An aging, hair-thinning man and a little girl who is nothing but pure energy!

My life journey is taking me through a season of reimagination and re-envisioning. I’ve renewed a commitment to run a marathon as part of a bigger journey to reimagine my life. The marathon training this time around is as much about choosing a direction, choosing the course of action to travel that direction, maintaining the discipline and motivation to step in that direction, while doing what is necessary to make it across the goal.

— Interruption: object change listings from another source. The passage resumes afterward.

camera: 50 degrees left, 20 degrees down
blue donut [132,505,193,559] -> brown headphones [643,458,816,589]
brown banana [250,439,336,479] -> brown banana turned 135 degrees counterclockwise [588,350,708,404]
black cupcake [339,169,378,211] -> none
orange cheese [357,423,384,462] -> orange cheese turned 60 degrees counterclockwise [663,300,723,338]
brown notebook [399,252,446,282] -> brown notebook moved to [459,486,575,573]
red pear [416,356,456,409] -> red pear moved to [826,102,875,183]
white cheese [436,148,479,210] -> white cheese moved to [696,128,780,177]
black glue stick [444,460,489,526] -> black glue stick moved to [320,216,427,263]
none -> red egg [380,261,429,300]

As I’ve begun training for the marathon I’ve begun reimagining the rhythm and direction of my entire being. By rhythm, I mean finding a lifestyle, work ethic, ministry direction that feed my soul. Sort of recommitting myself to God’s call on my life to do what he’s gifted me to do and be fed from that. By direction, I mean making deliberate choices that sustain me and allow me to lead my family in ways that help them find abundant life while moving closer to Christlikeness.

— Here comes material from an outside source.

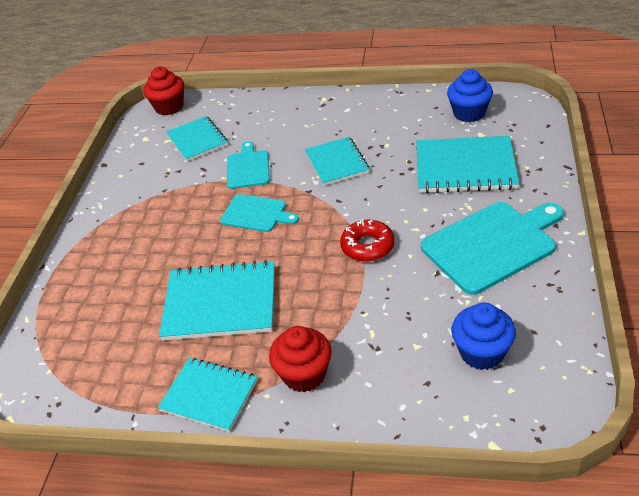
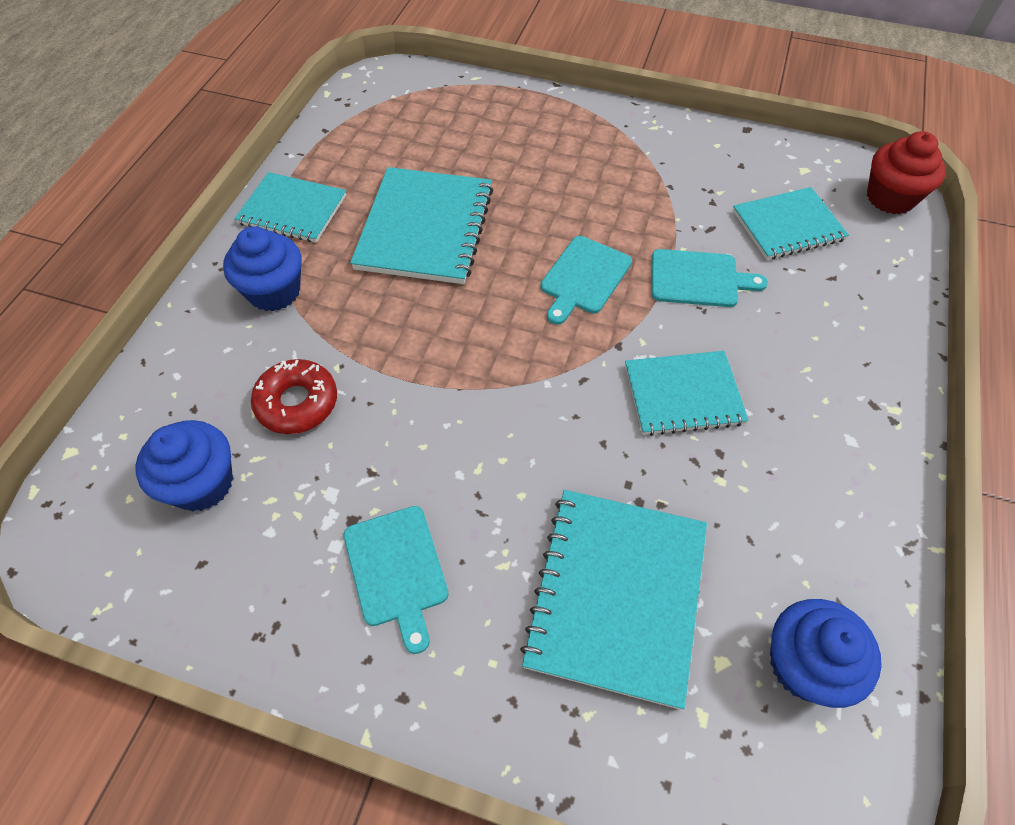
camera: 95 degrees right, 15 degrees up
turquoise notebook [158,358,257,432] -> turquoise notebook turned 75 degrees clockwise [234,172,346,243]
red cupcake [269,326,332,392] -> blue cupcake [223,226,302,312]
red donut [340,220,395,262] -> red donut moved to [251,359,337,434]
turquoise cutting board [421,202,564,295] -> turquoise cutting board [344,506,449,654], size x0.57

Practically speaking this means I find balance between work hours and time at home. Make time to train properly physically while remaining uncompromised in my devotion to other spiritual disciplines. Pushing myself to extend my relational capacity with others. Finding time to play and rest.

17 years ago, on this Sunday, I was cleaning fish in my garage getting ready to soak it in brine when Deana came out into the garage to give me the news. My sister had been in a single-car accident. She ran into a tree about 60 miles outside of Anchorage. It wasn’t good.

There was a memorial service and funeral 5 days later.

My girls ask about her from time to time. And with a smile I let them know there was never, nor will there ever be, anyone quite like Gina.

So, it’s late, I can’t sleep, and my bride has inspired me to write a few autobiographical pieces. I’ll stay away from a history of my dating relationships. It’s be rather brief and quite uneventful. Instead, I’ll focus on becoming. My life has take many unexpected turns as I’m becoming the husband Deana deserves, the father my children need, and who God created me to be.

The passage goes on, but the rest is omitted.